DATASET EXCERPT:
-- Opening Marker --

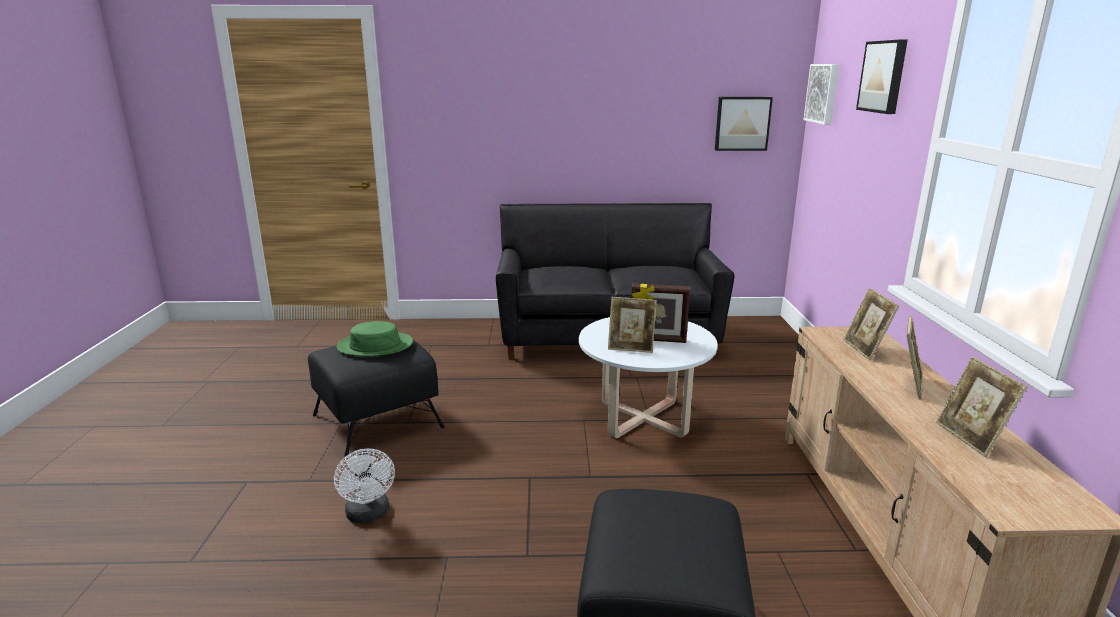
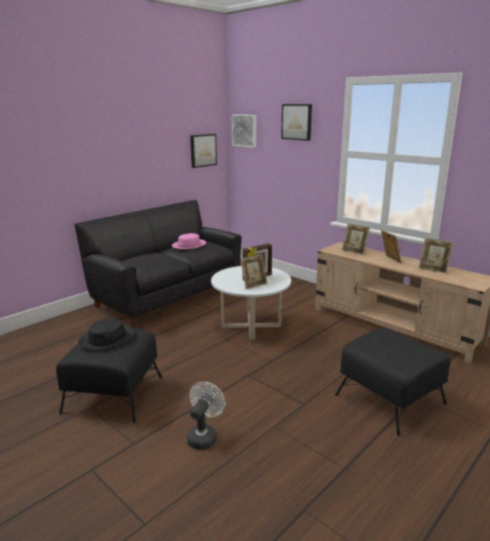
camera: 45 degrees left, 0 degrees up
(369, 515) = (204, 436): white fan -> white fan turned 90 degrees counterclockwise
(375, 345) = (107, 338): green hat -> black hat
(650, 269) = (189, 245): none -> pink hat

-- Closing Marker --

TASK OBJECTIVE:
Each line of the data is to be duplicated exactly; pictures stay out of the copy.

PROBLEM SOLUTION:
camera: 45 degrees left, 0 degrees up
(369, 515) = (204, 436): white fan -> white fan turned 90 degrees counterclockwise
(375, 345) = (107, 338): green hat -> black hat
(650, 269) = (189, 245): none -> pink hat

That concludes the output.